Фролка понижал голос до шепота:
— Один для Никона-патриарха, а другой для царевича Алексея Алексеевича!
— Да ведь он помер?
— Нишкни! Это бояре выдумали. Они его извести хотели, а ен до Степана убег. Теперь с нами!
Василий качал головою:
— А Никон отколь?
— С Белоозера. Его оттуда наши казаки своровали.
Василий успокаивался на время, но потом вновь начинал тосковать. Виделись ему странные сны, чудились наяву странные видения. В ушах и во сне, и наяву звучал призывный голос Наташи: "Вася, Вася!" Он даже иногда испуганно оборачивался, так явственно слышался ее голос.
За последние дни мгновенье за мгновением вставали в его уме воспоминания своего позора, разорения и нового позора. Он просыпался иногда от мучительной физической боли, трогал спину, омоченную потом, и она казалась ему окровавленной. Он рычал от жажды мести и царапал свою грудь руками.
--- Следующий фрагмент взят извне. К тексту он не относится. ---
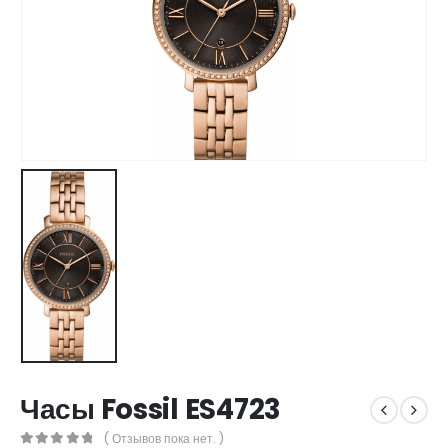
Часы Fossil ES4723
( Отзывов пока нет. )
А Разин пил в кружале день в день, в вине ища и вдохновенья, и силы.
Однажды он вдруг обратился к Василию:
— Иди на митрополичий двор. Возьми у него старшего сына князя Прозоровского, Бориса, и приведи пред мои очи.
Василий тотчас встал, позвал с собой десять человек из своего отряда и пошел.
Митрополичий двор казался крепостью.
Вкруг него окопали ров, за тыном насыпали вал и наставили пушки.
— Ей, ей, ей! — закричал Василий. Из-за тына показалась голова служки:
— Чего тебе?
— Впусти или прикажи выслать мне Бориса, сына воеводы. Степан Тимофеевич приказывает!
Служка скрылся. Полчаса спустя открылись ворота, и из них вышел красивый юноша.
— Я княжой сын! — сказал он громким голосом. — Что надо!
— Велено тебя к атаману вести!
— К Стеньке? Веди, молодец, — отвечал юноша, и Василий невольно подивился его бесстрашию.
С светлым, улыбающимся лицом, ясным взглядом остановился он перед страшным атаманом.